Data to process:
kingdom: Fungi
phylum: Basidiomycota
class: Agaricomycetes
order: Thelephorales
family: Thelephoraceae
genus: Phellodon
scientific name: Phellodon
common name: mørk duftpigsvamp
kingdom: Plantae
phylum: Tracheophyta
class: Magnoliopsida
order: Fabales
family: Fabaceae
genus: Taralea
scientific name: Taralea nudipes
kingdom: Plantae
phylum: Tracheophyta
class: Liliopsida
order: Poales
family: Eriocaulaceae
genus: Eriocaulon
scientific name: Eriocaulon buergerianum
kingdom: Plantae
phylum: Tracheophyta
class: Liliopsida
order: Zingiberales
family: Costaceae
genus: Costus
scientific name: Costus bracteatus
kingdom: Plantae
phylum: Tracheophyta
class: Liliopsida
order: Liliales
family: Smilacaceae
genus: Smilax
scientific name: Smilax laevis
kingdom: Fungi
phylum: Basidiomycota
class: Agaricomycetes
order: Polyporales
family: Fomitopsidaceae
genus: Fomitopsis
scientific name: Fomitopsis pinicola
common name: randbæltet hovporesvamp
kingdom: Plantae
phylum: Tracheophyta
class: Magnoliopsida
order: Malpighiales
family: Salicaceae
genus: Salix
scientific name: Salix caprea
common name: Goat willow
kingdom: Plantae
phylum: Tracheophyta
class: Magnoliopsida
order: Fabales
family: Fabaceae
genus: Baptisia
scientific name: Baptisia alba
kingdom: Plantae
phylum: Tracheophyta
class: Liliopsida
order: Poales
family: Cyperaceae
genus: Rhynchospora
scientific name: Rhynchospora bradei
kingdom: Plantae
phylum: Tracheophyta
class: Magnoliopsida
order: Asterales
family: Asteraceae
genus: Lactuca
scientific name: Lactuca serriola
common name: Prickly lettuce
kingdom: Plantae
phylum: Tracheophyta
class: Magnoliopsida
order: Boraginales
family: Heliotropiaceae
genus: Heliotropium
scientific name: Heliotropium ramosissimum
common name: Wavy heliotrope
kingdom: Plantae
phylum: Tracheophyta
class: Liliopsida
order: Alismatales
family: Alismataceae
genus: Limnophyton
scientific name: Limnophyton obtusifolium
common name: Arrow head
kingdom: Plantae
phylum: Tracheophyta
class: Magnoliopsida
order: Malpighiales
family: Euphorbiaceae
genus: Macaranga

Problem: Output every line of the records above verbatim and in their original order, from the first kingdom entry to the final genus entry.

Written solution:
kingdom: Fungi
phylum: Basidiomycota
class: Agaricomycetes
order: Thelephorales
family: Thelephoraceae
genus: Phellodon
scientific name: Phellodon
common name: mørk duftpigsvamp
kingdom: Plantae
phylum: Tracheophyta
class: Magnoliopsida
order: Fabales
family: Fabaceae
genus: Taralea
scientific name: Taralea nudipes
kingdom: Plantae
phylum: Tracheophyta
class: Liliopsida
order: Poales
family: Eriocaulaceae
genus: Eriocaulon
scientific name: Eriocaulon buergerianum
kingdom: Plantae
phylum: Tracheophyta
class: Liliopsida
order: Zingiberales
family: Costaceae
genus: Costus
scientific name: Costus bracteatus
kingdom: Plantae
phylum: Tracheophyta
class: Liliopsida
order: Liliales
family: Smilacaceae
genus: Smilax
scientific name: Smilax laevis
kingdom: Fungi
phylum: Basidiomycota
class: Agaricomycetes
order: Polyporales
family: Fomitopsidaceae
genus: Fomitopsis
scientific name: Fomitopsis pinicola
common name: randbæltet hovporesvamp
kingdom: Plantae
phylum: Tracheophyta
class: Magnoliopsida
order: Malpighiales
family: Salicaceae
genus: Salix
scientific name: Salix caprea
common name: Goat willow
kingdom: Plantae
phylum: Tracheophyta
class: Magnoliopsida
order: Fabales
family: Fabaceae
genus: Baptisia
scientific name: Baptisia alba
kingdom: Plantae
phylum: Tracheophyta
class: Liliopsida
order: Poales
family: Cyperaceae
genus: Rhynchospora
scientific name: Rhynchospora bradei
kingdom: Plantae
phylum: Tracheophyta
class: Magnoliopsida
order: Asterales
family: Asteraceae
genus: Lactuca
scientific name: Lactuca serriola
common name: Prickly lettuce
kingdom: Plantae
phylum: Tracheophyta
class: Magnoliopsida
order: Boraginales
family: Heliotropiaceae
genus: Heliotropium
scientific name: Heliotropium ramosissimum
common name: Wavy heliotrope
kingdom: Plantae
phylum: Tracheophyta
class: Liliopsida
order: Alismatales
family: Alismataceae
genus: Limnophyton
scientific name: Limnophyton obtusifolium
common name: Arrow head
kingdom: Plantae
phylum: Tracheophyta
class: Magnoliopsida
order: Malpighiales
family: Euphorbiaceae
genus: Macaranga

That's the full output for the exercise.